§ **Your goal**
Starting at the line that contains "instrument can efficiently separate" and ending at the line that contains "certified, she trained under a national", the lines below are to be given again exactly, with nothing added.
___ Data to process ___
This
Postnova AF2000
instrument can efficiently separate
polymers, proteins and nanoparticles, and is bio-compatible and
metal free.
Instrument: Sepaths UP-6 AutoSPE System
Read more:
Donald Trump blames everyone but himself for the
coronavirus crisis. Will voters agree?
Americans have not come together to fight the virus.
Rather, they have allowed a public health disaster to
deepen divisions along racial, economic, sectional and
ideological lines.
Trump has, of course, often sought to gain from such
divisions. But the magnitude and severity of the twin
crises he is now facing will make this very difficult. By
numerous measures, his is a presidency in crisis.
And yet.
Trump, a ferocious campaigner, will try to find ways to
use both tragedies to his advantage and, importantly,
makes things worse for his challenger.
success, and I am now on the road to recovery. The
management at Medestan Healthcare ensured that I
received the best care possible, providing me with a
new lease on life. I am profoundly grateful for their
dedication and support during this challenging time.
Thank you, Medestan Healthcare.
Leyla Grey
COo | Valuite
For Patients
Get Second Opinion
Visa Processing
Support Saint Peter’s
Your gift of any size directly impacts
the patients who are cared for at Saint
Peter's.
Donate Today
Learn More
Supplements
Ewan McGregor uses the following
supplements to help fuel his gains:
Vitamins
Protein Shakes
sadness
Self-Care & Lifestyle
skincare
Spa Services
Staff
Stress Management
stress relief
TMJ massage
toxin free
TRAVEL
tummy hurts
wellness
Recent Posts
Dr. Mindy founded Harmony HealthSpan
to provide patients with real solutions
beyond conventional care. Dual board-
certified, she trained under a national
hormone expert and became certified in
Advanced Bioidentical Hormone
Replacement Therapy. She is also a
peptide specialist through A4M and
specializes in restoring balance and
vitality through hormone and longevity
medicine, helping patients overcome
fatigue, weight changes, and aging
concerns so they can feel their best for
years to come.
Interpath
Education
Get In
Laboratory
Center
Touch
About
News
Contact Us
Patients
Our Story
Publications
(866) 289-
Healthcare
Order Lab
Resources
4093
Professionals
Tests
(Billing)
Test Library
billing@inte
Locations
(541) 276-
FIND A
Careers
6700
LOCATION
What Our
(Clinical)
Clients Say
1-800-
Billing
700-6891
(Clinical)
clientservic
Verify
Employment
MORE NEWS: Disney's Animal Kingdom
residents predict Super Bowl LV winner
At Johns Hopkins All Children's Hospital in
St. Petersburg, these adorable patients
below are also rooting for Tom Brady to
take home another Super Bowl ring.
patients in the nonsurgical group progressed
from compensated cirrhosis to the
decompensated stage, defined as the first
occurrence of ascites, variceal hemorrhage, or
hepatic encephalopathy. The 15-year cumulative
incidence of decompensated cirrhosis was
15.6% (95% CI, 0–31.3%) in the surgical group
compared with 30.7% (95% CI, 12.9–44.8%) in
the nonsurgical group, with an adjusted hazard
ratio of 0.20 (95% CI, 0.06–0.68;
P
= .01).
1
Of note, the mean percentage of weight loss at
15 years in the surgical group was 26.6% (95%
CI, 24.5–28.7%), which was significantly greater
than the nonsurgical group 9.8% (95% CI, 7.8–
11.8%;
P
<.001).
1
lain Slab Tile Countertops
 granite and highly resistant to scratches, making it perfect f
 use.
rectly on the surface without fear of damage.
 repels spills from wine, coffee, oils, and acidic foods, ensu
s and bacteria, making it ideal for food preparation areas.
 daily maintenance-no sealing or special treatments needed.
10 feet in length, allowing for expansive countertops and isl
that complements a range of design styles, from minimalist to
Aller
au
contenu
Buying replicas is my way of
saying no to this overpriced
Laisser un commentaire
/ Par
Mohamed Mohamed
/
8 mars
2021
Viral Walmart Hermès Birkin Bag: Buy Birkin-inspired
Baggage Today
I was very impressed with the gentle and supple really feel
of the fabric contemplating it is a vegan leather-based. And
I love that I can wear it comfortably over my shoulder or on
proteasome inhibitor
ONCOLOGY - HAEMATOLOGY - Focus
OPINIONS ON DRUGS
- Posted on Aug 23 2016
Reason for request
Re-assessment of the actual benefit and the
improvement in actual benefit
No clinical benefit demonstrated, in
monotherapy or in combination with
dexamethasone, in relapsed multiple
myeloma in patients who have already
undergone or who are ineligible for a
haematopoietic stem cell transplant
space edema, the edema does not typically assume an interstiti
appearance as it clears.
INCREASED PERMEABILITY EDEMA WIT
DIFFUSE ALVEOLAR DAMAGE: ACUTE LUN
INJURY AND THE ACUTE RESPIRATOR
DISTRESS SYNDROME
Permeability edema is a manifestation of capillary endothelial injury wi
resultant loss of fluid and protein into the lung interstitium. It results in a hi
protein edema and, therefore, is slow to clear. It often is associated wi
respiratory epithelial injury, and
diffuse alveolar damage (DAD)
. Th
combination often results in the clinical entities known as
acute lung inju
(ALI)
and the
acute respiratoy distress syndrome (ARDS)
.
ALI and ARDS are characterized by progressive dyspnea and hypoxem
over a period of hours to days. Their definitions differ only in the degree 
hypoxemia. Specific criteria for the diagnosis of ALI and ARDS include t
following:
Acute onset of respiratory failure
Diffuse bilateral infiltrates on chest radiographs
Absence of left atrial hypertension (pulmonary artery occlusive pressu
___
§ **Completed exercise**
instrument can efficiently separate
polymers, proteins and nanoparticles, and is bio-compatible and
metal free.
Instrument: Sepaths UP-6 AutoSPE System
Read more:
Donald Trump blames everyone but himself for the
coronavirus crisis. Will voters agree?
Americans have not come together to fight the virus.
Rather, they have allowed a public health disaster to
deepen divisions along racial, economic, sectional and
ideological lines.
Trump has, of course, often sought to gain from such
divisions. But the magnitude and severity of the twin
crises he is now facing will make this very difficult. By
numerous measures, his is a presidency in crisis.
And yet.
Trump, a ferocious campaigner, will try to find ways to
use both tragedies to his advantage and, importantly,
makes things worse for his challenger.
success, and I am now on the road to recovery. The
management at Medestan Healthcare ensured that I
received the best care possible, providing me with a
new lease on life. I am profoundly grateful for their
dedication and support during this challenging time.
Thank you, Medestan Healthcare.
Leyla Grey
COo | Valuite
For Patients
Get Second Opinion
Visa Processing
Support Saint Peter’s
Your gift of any size directly impacts
the patients who are cared for at Saint
Peter's.
Donate Today
Learn More
Supplements
Ewan McGregor uses the following
supplements to help fuel his gains:
Vitamins
Protein Shakes
sadness
Self-Care & Lifestyle
skincare
Spa Services
Staff
Stress Management
stress relief
TMJ massage
toxin free
TRAVEL
tummy hurts
wellness
Recent Posts
Dr. Mindy founded Harmony HealthSpan
to provide patients with real solutions
beyond conventional care. Dual board-
certified, she trained under a national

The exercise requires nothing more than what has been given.